Elisabeth Braw
The world’s top three ship-owning countries are China, Greece, and Japan. But the top three countries under which ships sail include none of these—nor fourth-ranked United States or fifth-ranked Germany. The flag league is instead led by Panama, Liberia, and the Marshall Islands. They are flag-of-convenience states, economically weak countries that allow vessels to register in their ship registry for a much lower fee than developed countries. The lower fee comes with less service—and less scrutiny—than traditional maritime states offer.
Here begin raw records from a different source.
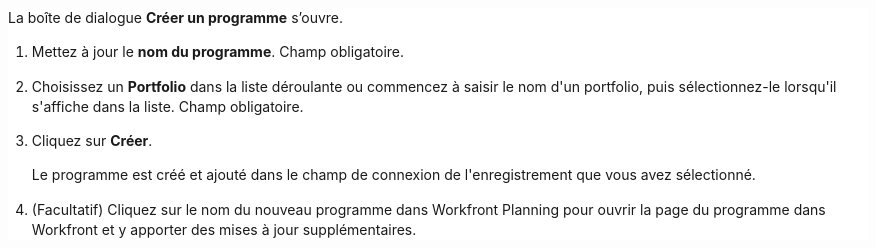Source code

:    La boîte de dialogue **Créer un programme** s’ouvre.

1. Mettez à jour le **nom du programme**. Champ obligatoire.
1. Choisissez un **Portfolio** dans la liste déroulante ou commencez à saisir le nom d&#39;un portfolio, puis sélectionnez-le lorsqu&#39;il s&#39;affiche dans la liste. Champ obligatoire.
1. Cliquez sur **Créer**.

   Le programme est créé et ajouté dans le champ de connexion de l&#39;enregistrement que vous avez sélectionné.

1. (Facultatif) Cliquez sur le nom du nouveau programme dans Workfront Planning pour ouvrir la page du programme dans Workfront et y apporter des mises à jour supplémentaires.

</div>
Although the former has made flag-of-convenience states popular with countless vessels over the past decades, the latter is now making them extremely attractive to vessels seeking to get around Western sanctions against Russia. Such vessels have begun switching to flag-of-convenience states—or even taken to sailing under their flag without telling them.
And these overburdened maritime nations do little to remove the squatters. Rickety tankers that should be headed for the junkyard are instead roaming the world’s oceans, bringing oil from Russia and its fellow sanctioned nations, Venezuela and Iran, to China and other customers. And it’ll take a major crisis to force the problem to the surface.
“Shipping companies that are trying to get around sanctions are targeting really small registries that are privately managed,” Lloyd’s List Intelligence maritime analyst Michelle Wiese Bockmann told Foreign Policy. “Then they either falsely claim that their ships are flagged there because the country will do nothing about it, or they legitimately flag the vessels there and get the country to issue false company IMO numbers,” referring to the International Maritime Organization (IMO). Every shipping company has an identification number with the IMO. But if a shipping company or vessel doesn’t want to be recognized, then they can trick a flag state’s registry into using fake IMO numbers—and since flag-of-convenience states’ shipping registries are often poorly resourced, privately managed, or both, officials rarely spend serious time investigating IMO numbers. And shipping companies operating under a false IMO number can be traced only with extreme difficulty.